Student insurance rates to rise 20%

The Graduate and Professional Student Council focused Monday night on reviewing student health insurance increases estimated for next year. Dr. William Purdy, assistant clinical professor and interim medical director for Student Health, spoke along with Dan Hill, founder of Hill, Chesson and Woody—the insurance firm that brokers insurance for Duke—about current and future insurance costs for graduate students.

Insurance rates have risen on average 14 percent annually due to inflations in the health sector. Blue Cross/Blue Shield of North Carolina, the provider of Duke’s student health insurance, hiked costs 21.9 percent last year to $1,310 per student. Purdy said he expected the costs to increase another 20 percent this fall, raising concerns among cash-strapped graduate students.

“What determines premiums next year are the number of claims and dollar amounts this year,” Hill said. “Emergency room visits make up the most expensive of these claims.”

Hill said 79 percent of graduate students are insured under Duke’s plan and 77 percent of those students made some sort of health insurance claim over the past year. The claims amounted to more than $13 million for the 2003 to 2004 school year.

Hill said while some individuals may never set foot in the Student Health Center, some people visit emergency rooms numerous times each year. “You need to encourage the people that have got these medical conditions to take better care of themselves,” he said.

Megan Burns, GPSC attorney general and second-year public policy student, said the group would help educate students. “GPSC must continue to raise awareness of student health so that, overtime, these insurance rate increases will slow down,” she said.

Also discussed at the meeting was Duke University Union’s recent increase in programming fees for graduate and professional students. GPSC President Heather Dean, a fifth-year graduate student in neurobiology, said this increase will take effect in the 2006-2007 school year.

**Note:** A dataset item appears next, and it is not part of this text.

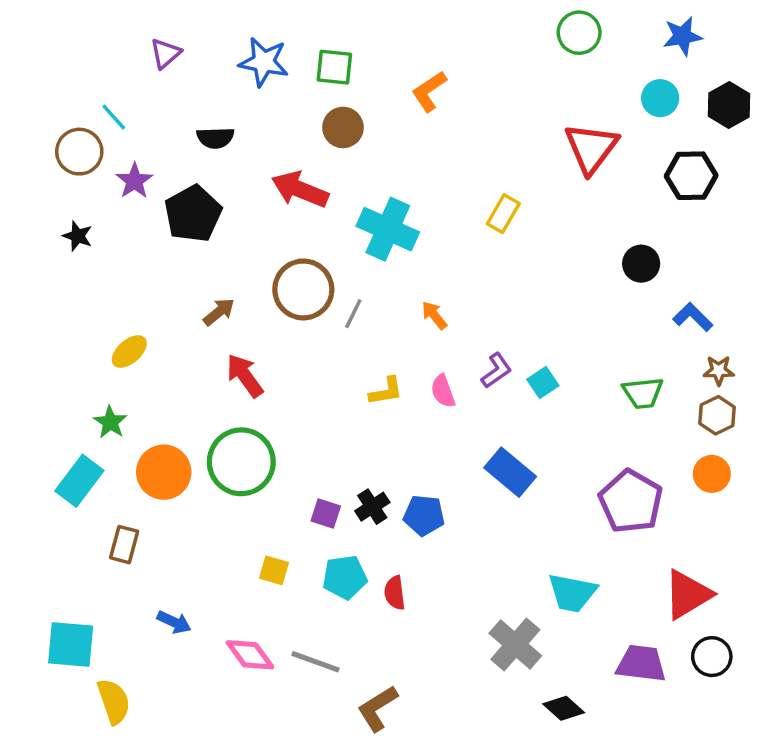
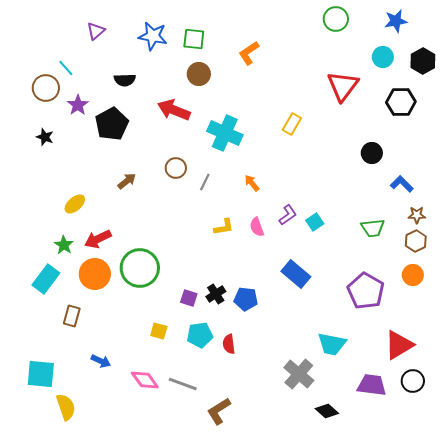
brown circle: (303, 289) -> (176, 168), size x0.6
red arrow: (245, 376) -> (98, 239), moved, turned -80

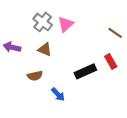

Senior Kevin Parker, president of the Union, said steadily increasing prices in the entertainment industry necessitated a raise in graduate student contributions. He added that well-known speakers may now cost more than $22,000 to bring to campus, more than double the average costs of the early 1990s.

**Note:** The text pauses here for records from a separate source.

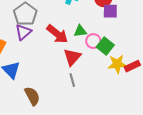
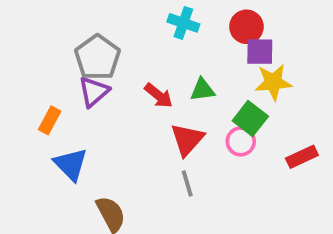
red arrow: (57, 34) -> (159, 96), size x0.7
pink circle: (93, 41) -> (241, 141), moved
yellow star: (117, 64) -> (273, 82), moved

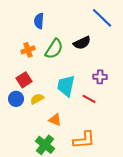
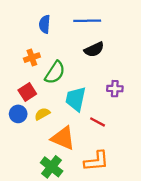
blue line: (102, 18) -> (87, 21), moved, turned -45
green semicircle: (54, 49) -> (55, 72), moved
red line: (89, 99) -> (98, 122), moved
orange triangle: (55, 120) -> (63, 138), size x1.6

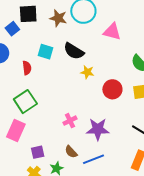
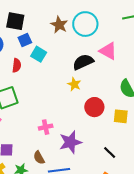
black square: (28, 14) -> (15, 21), moved
blue square: (12, 29) -> (25, 40), moved
black semicircle: (74, 51) -> (83, 62), moved, turned 110
purple star: (98, 129) -> (70, 142), turned -30

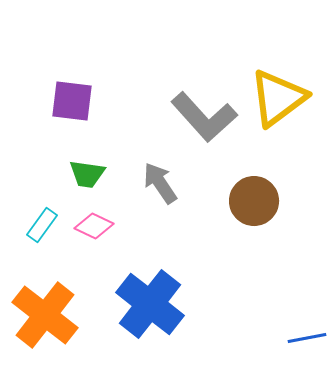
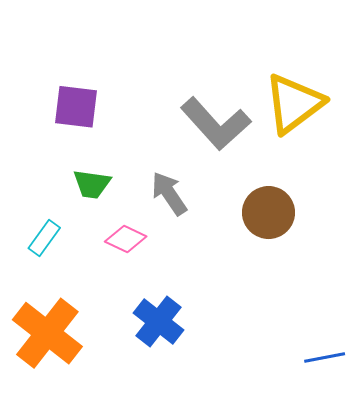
pink diamond: (94, 226) -> (126, 239), moved
blue cross: (150, 304) -> (159, 322), size x0.7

The annual fee for graduate and professional students stands currently at $10.50 per person while the undergraduate fee is set at $80.00 per person. The fee increase for graduate and professional students will be $9.50, bringing the annual payment for each student to $20.00.

Parker said the increase would help pay for added programming and increased advertising to encourage graduate students to attend more events that may appear to solely attract undergraduates.

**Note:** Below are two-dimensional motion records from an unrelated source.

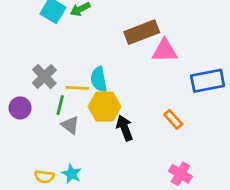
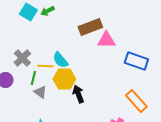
cyan semicircle: (99, 79) -> (60, 60), turned -30
blue rectangle: (208, 81) -> (136, 61), turned 30
orange rectangle: (173, 119) -> (136, 101), moved, size x1.6

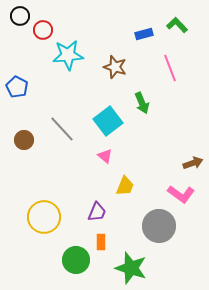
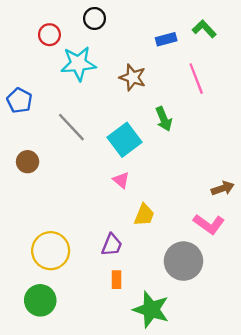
black circle: (20, 16) -> (95, 18), moved
gray line: (62, 129) -> (71, 127), moved
green circle: (76, 260) -> (40, 300), moved

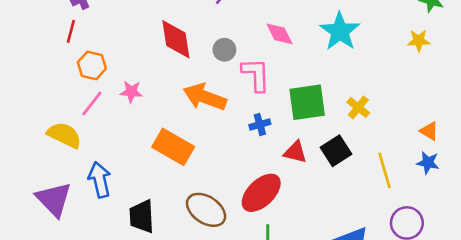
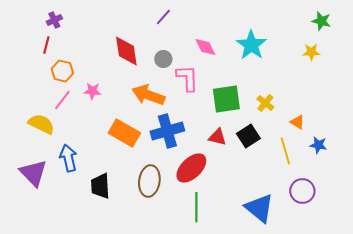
blue cross: (260, 125) -> (167, 131), moved, size x2.0
orange triangle: (429, 131) -> (297, 122), moved
brown ellipse: (206, 210) -> (149, 181), turned 64

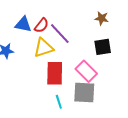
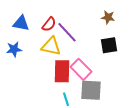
blue triangle: (23, 24) -> (21, 23), moved
yellow triangle: (44, 48) -> (51, 46), turned 30
pink rectangle: (86, 71) -> (81, 69), moved

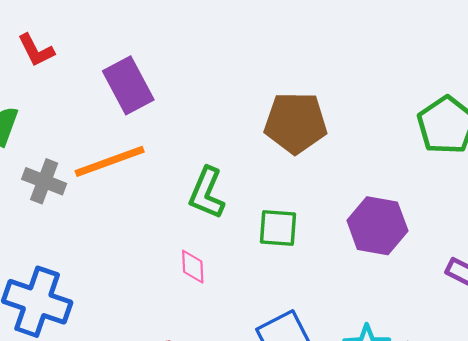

“We have tried to increase our visibility to graduate students a lot more this year than in the past,” Parker said. “We want to know what sort of programming applies to graduate and professional students.”

Parker also compared Duke’s fees to similar ones at competing universities. For example, graduate students at Harvard University pay $50 for programming, and fees at similar schools average approximately $46.

The Union hosts campus events such as the recent Ben Folds concert and weekly movies in Griffith Film Theater. It runs on a nearly $1 million budget supplied by student fees and event revenue. While a majority of the Union’s events are attended largely by undergraduate students, all Union events are open to graduate and professional students as well. GPSC has no power to prevent Union fee increases.